This book is an extended essay sketching out how to be your own CBT therapist- with considerable flaws. Very interesting, I know a lot more about CBT and Bipolar disorder than i did, with lots to think about and what looked like good advice, but very difficult to make any use of it because being too academic it manages to fall foul of and exacerbate rather than work around problems that are classic features of mood disorder. As a self-help book it's pants.
There's not enough support here- you have to be academically-gifted, focused, balanced, in control and emotionally literate enough to whizz through and select useful and appropriate information and techniques, form an action plan and think about and work on quite complicated exercises by yourself without getting bogged down, when you are in fact likely to not be concentrating very well, over-thinking, distractable and easily over-whelmed and/or turned into a dogged stress-ball and end up either feeling awful because you can't draw up a very good life chart/mood chart/schedule or sort of god like with the agitated intellectualising and wide-angle, long term perspective - or both. Very difficult - I failed miserably, got into quite a state many times with this book. The information is also weak in relation to mixed states, rapid cycling and other conditions which involve mood swings and intense disruptive moods.
By the title, and from what i knew about CBT, I expected a 'guided' simple yet comprehensive, practical user-friendly presentation. I needed a guide that drew out of me the relevant information for understanding what was wrong and how to deal with it and that would take me through a programme. Whilst some people might get on fine with this book, I don't think my problems with it were anything out of the ordinary for people experiencing mood problems.

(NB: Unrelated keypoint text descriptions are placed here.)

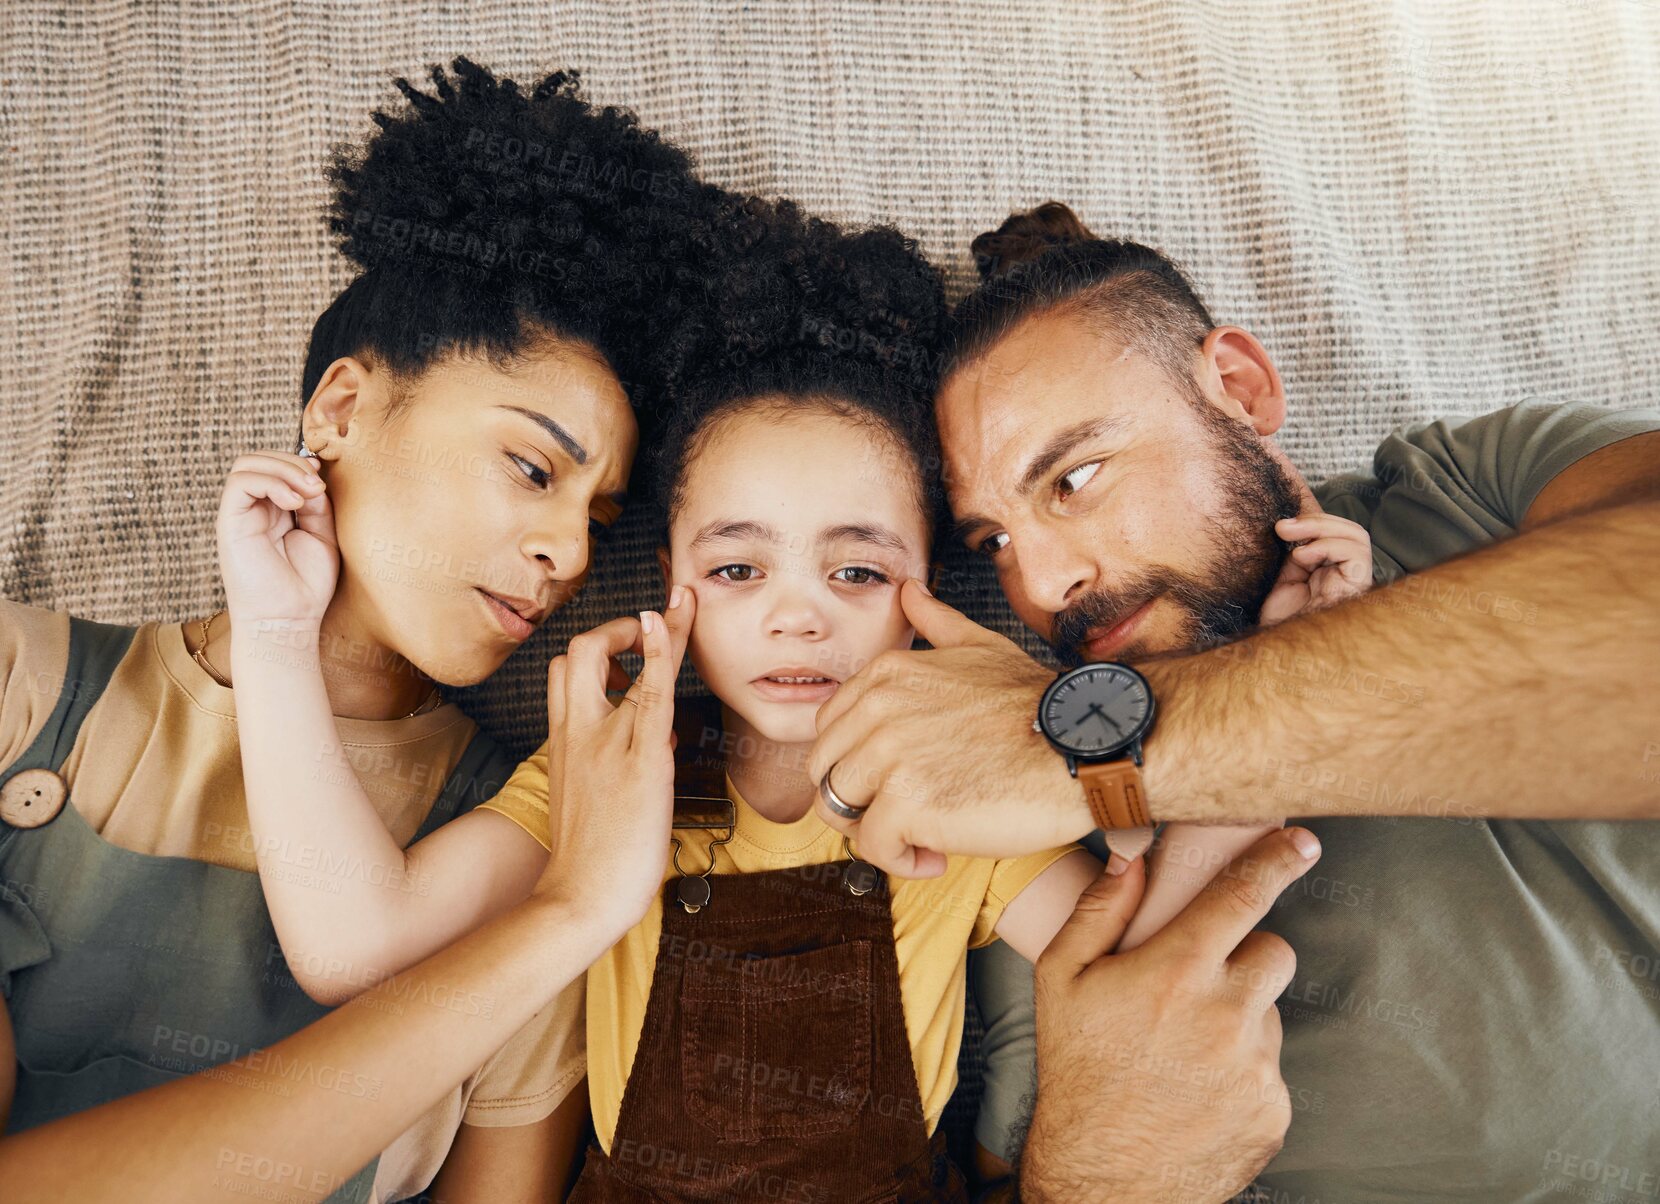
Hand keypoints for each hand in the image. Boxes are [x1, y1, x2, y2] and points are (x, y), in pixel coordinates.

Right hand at [214, 450, 336, 626]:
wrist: (288, 618)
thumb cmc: (306, 584)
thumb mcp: (322, 535)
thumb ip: (317, 505)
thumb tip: (312, 476)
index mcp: (274, 510)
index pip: (276, 466)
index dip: (299, 463)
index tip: (323, 478)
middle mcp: (254, 508)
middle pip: (260, 459)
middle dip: (293, 462)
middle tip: (317, 486)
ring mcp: (240, 514)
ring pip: (247, 464)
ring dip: (283, 469)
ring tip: (307, 493)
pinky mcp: (229, 522)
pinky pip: (240, 483)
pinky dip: (271, 482)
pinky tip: (294, 503)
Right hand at [532, 588, 695, 943]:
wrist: (580, 899)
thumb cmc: (593, 860)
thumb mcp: (596, 797)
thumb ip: (619, 758)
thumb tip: (658, 733)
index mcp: (565, 743)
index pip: (570, 673)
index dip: (602, 644)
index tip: (634, 631)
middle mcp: (577, 733)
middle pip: (577, 653)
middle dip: (616, 627)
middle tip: (651, 626)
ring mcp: (605, 743)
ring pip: (611, 659)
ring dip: (656, 627)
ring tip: (682, 605)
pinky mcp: (640, 760)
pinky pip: (650, 692)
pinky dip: (660, 650)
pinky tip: (667, 621)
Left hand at [807, 579, 1091, 876]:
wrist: (1081, 747)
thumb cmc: (1037, 706)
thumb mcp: (981, 647)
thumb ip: (936, 623)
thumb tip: (908, 591)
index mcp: (885, 676)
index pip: (830, 730)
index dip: (859, 763)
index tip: (900, 779)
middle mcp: (877, 709)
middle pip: (826, 771)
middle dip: (858, 801)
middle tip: (906, 815)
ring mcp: (888, 756)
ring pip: (839, 810)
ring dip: (878, 834)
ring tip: (923, 838)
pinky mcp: (904, 804)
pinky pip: (873, 847)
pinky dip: (902, 861)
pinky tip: (937, 856)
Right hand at [1021, 827, 1320, 1202]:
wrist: (1102, 1179)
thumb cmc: (1076, 1073)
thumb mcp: (1060, 981)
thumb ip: (1098, 911)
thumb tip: (1130, 858)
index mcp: (1175, 971)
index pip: (1242, 895)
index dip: (1276, 860)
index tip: (1301, 842)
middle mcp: (1226, 1014)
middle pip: (1276, 951)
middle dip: (1248, 955)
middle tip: (1201, 981)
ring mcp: (1256, 1066)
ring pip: (1268, 1013)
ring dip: (1239, 1018)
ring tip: (1184, 1050)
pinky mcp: (1273, 1109)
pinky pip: (1269, 1068)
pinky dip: (1241, 1071)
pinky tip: (1198, 1087)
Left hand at [1259, 511, 1372, 625]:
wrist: (1280, 641)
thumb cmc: (1281, 614)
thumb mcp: (1283, 575)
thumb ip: (1292, 550)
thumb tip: (1288, 523)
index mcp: (1330, 566)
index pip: (1334, 530)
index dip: (1311, 520)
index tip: (1280, 526)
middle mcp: (1346, 571)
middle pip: (1348, 530)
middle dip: (1315, 521)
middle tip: (1283, 527)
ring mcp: (1355, 578)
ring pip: (1356, 537)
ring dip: (1321, 530)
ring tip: (1291, 539)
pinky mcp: (1360, 585)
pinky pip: (1356, 554)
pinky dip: (1329, 547)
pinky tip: (1303, 556)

I've lost many days and tears to this book which should have been more helpful. It is a real shame: I warmed to the author despite my struggle with this as a book. Face to face therapy and acedemic writing skills are both very different to what was really needed in a book presenting CBT models and techniques for self-help. In future, Jan Scott and the series editor, Peter Cooper, would do well to collaborate with someone who writes good modern guided learning material, experts in learning psychology as it relates to making useful books.